• _Input material_

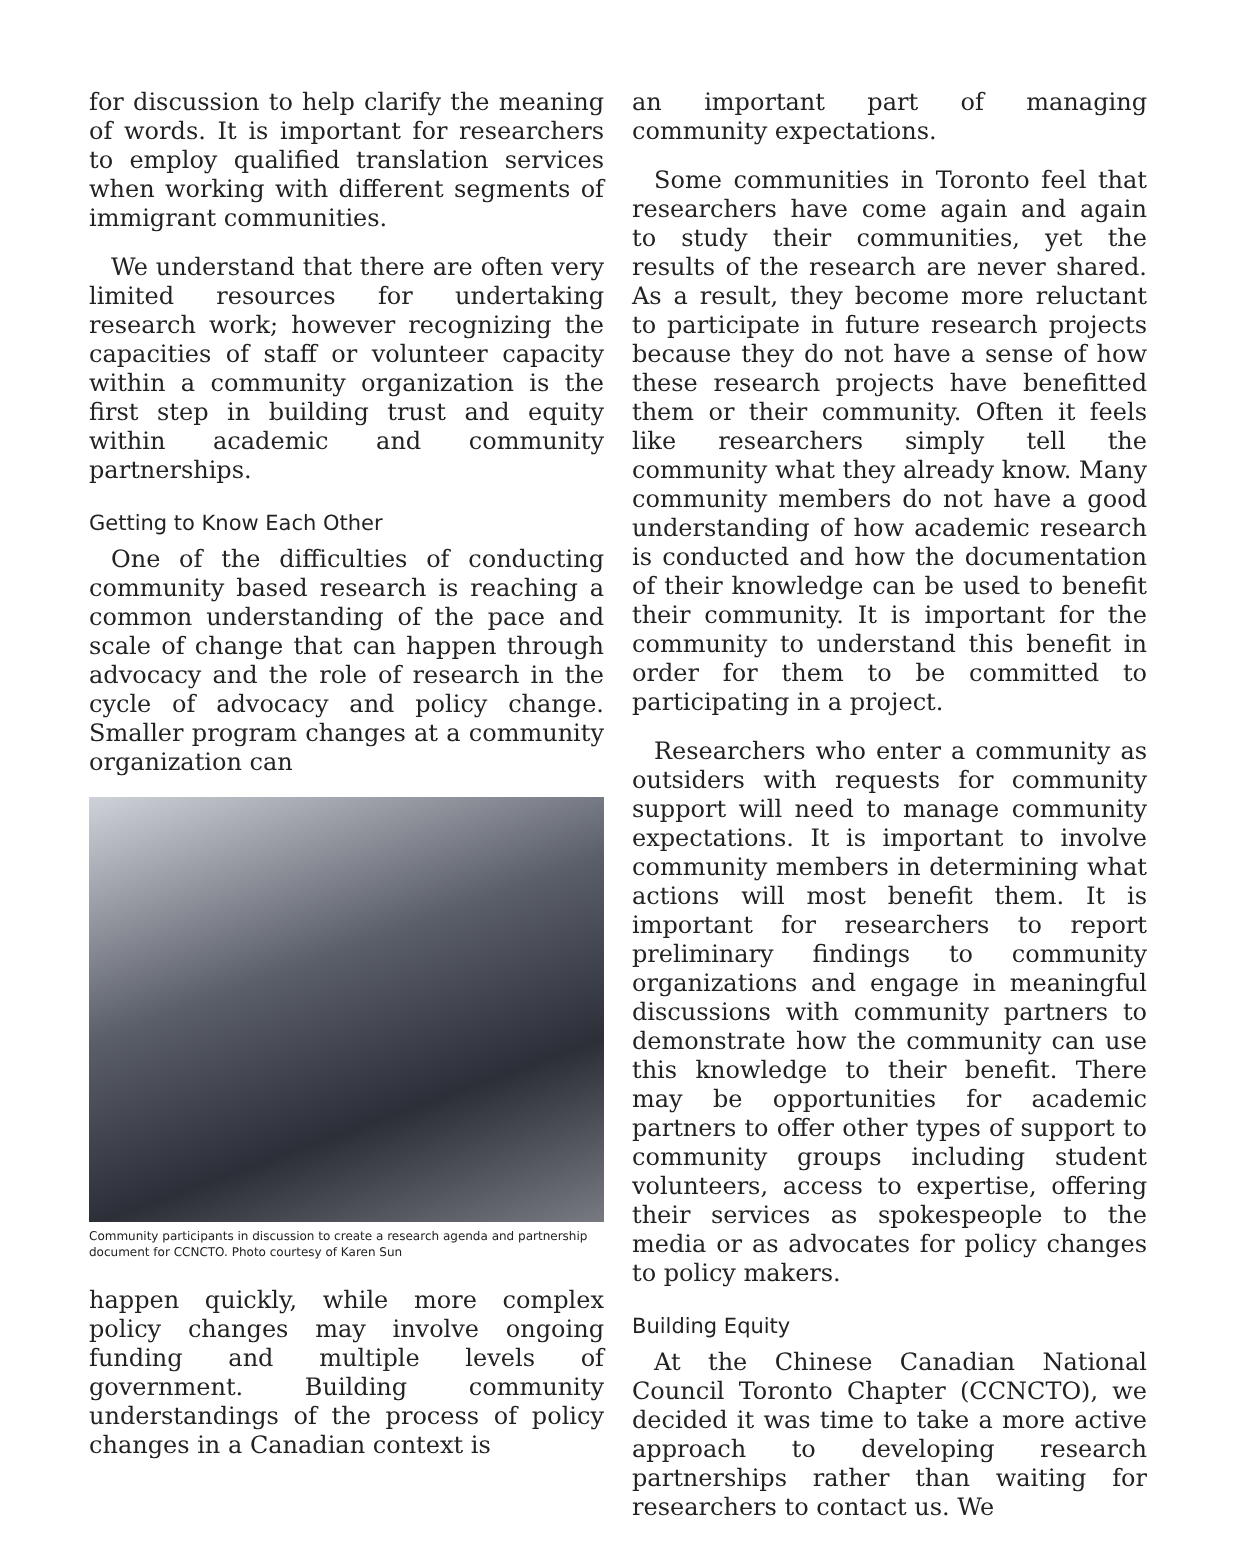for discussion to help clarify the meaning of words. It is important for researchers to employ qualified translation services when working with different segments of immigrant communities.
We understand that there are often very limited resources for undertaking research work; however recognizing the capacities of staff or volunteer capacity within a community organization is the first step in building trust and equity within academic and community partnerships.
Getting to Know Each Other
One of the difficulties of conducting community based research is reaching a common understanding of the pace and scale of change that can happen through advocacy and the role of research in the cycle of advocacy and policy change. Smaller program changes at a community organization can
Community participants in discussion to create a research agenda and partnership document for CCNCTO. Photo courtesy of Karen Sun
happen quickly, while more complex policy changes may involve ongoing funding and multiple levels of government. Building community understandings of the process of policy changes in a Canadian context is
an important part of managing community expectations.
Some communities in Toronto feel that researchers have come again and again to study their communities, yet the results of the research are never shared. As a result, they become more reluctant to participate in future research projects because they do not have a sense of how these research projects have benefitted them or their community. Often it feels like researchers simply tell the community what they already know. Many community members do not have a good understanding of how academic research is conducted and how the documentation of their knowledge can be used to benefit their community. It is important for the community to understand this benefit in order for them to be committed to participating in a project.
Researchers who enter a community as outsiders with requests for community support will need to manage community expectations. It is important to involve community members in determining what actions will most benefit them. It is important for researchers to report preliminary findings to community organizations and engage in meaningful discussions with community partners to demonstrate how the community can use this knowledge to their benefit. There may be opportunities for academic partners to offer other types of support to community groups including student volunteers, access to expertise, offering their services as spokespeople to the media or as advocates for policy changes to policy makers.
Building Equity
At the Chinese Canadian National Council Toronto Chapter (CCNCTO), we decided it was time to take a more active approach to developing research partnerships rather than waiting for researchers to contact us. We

---

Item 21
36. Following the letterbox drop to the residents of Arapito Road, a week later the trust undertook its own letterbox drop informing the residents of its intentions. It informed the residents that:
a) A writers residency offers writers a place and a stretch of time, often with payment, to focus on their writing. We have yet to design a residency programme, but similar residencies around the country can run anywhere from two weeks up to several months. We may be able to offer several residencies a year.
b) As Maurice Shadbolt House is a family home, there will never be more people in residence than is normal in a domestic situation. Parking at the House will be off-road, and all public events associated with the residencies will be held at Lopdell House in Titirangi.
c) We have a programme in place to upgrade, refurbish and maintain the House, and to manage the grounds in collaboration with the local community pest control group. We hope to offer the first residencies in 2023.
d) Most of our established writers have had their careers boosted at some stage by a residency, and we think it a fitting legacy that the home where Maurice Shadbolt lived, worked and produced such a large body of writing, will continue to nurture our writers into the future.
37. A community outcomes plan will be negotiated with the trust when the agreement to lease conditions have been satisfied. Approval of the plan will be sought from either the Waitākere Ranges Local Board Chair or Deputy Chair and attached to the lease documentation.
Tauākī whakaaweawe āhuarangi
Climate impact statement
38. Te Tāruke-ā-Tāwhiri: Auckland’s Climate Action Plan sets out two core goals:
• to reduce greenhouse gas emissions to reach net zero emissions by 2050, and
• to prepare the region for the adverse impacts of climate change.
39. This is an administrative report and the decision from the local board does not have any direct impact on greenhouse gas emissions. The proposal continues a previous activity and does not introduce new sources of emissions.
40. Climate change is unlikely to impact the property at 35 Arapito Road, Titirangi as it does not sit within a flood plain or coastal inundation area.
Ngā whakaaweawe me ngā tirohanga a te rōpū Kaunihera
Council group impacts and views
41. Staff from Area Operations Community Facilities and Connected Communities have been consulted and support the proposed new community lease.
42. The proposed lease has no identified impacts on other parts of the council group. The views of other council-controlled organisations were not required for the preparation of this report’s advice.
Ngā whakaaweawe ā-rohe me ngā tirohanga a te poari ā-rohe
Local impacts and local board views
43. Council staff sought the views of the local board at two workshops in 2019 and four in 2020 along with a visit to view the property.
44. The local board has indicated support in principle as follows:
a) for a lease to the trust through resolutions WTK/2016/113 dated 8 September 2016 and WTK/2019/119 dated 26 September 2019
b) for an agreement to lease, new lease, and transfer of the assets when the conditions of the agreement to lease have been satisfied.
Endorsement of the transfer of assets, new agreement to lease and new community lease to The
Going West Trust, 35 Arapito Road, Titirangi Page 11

...

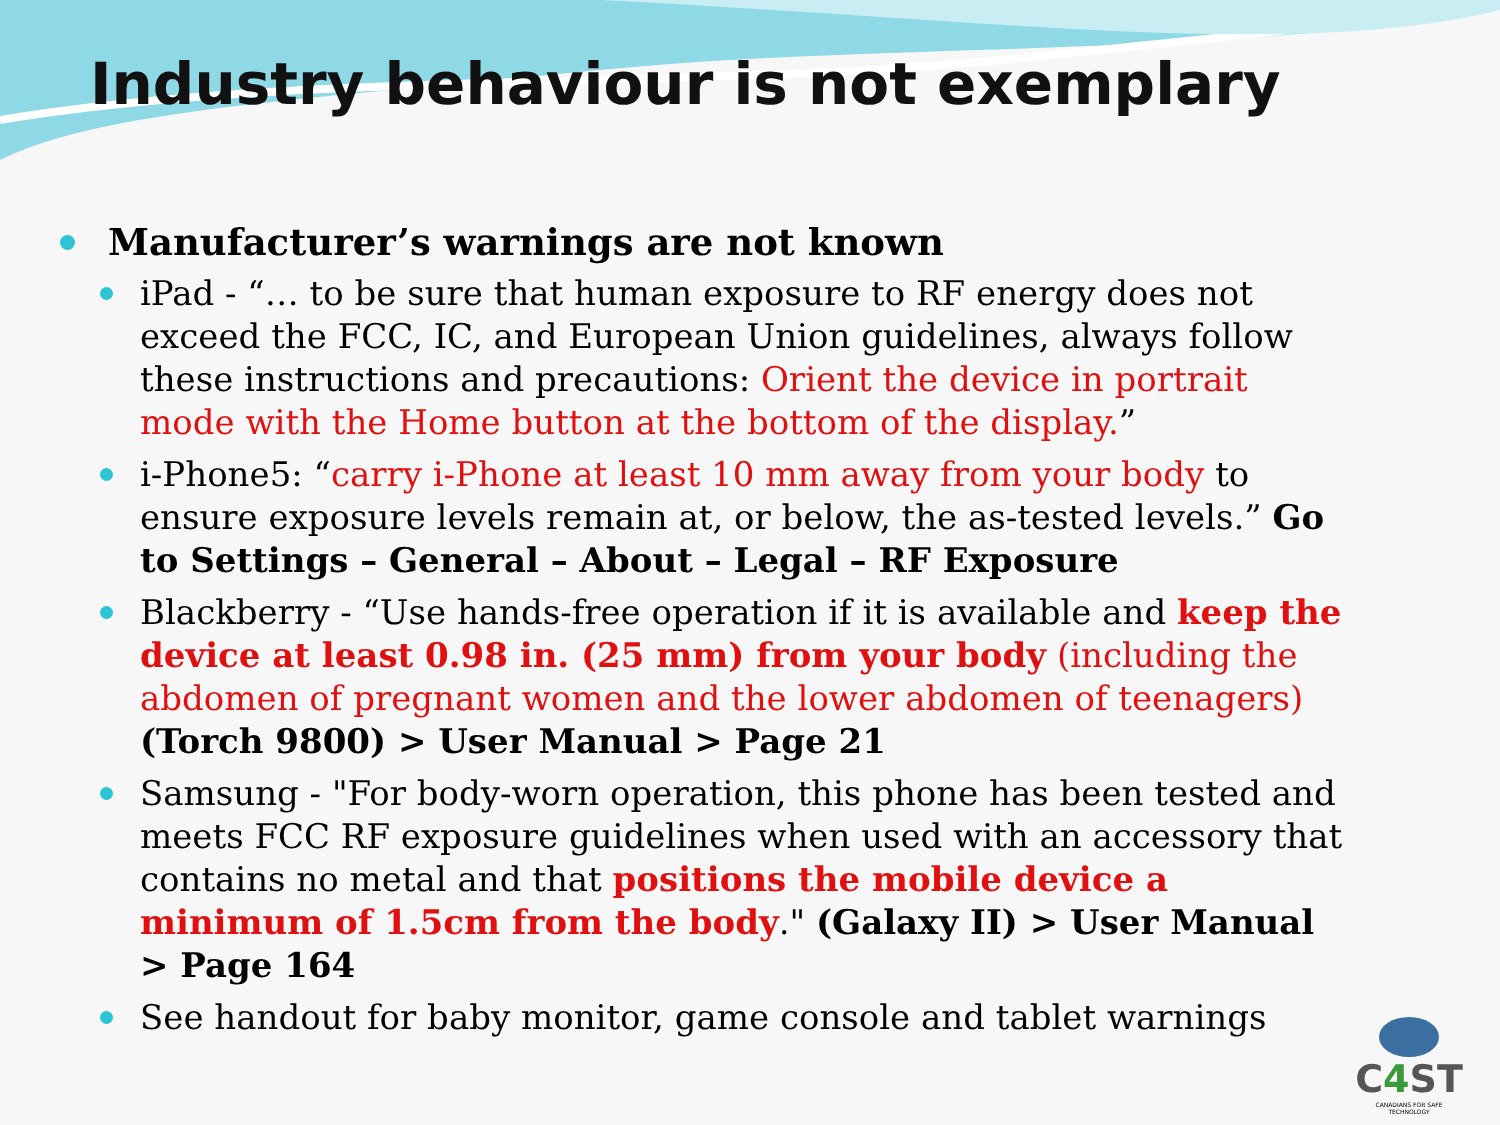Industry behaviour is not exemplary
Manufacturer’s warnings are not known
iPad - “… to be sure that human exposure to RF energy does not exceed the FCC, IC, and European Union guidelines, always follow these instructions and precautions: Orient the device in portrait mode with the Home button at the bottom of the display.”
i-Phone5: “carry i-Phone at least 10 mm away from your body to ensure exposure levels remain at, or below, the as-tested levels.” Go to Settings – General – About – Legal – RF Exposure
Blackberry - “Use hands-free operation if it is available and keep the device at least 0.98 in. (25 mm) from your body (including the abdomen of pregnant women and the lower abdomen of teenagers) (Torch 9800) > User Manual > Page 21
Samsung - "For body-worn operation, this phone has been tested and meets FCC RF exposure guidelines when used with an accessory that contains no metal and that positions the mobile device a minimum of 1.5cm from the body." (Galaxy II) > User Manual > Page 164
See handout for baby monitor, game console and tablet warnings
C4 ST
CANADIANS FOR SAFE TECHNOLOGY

• _Directions_
Above are the records; from them, give again exactly the lines from the one containing "of climate change." through the one containing "Ngā whakaaweawe ā-rohe", both included.

• _Task result_
• to prepare the region for the adverse impacts of climate change.
39. This is an administrative report and the decision from the local board does not have any direct impact on greenhouse gas emissions. The proposal continues a previous activity and does not introduce new sources of emissions.
40. Climate change is unlikely to impact the property at 35 Arapito Road, Titirangi as it does not sit within a flood plain or coastal inundation area.
Ngā whakaaweawe me ngā tirohanga a te rōpū Kaunihera
Council group impacts and views
41. Staff from Area Operations Community Facilities and Connected Communities have been consulted and support the proposed new community lease.
42. The proposed lease has no identified impacts on other parts of the council group. The views of other council-controlled organisations were not required for the preparation of this report’s advice.
Ngā whakaaweawe ā-rohe me ngā tirohanga a te poari ā-rohe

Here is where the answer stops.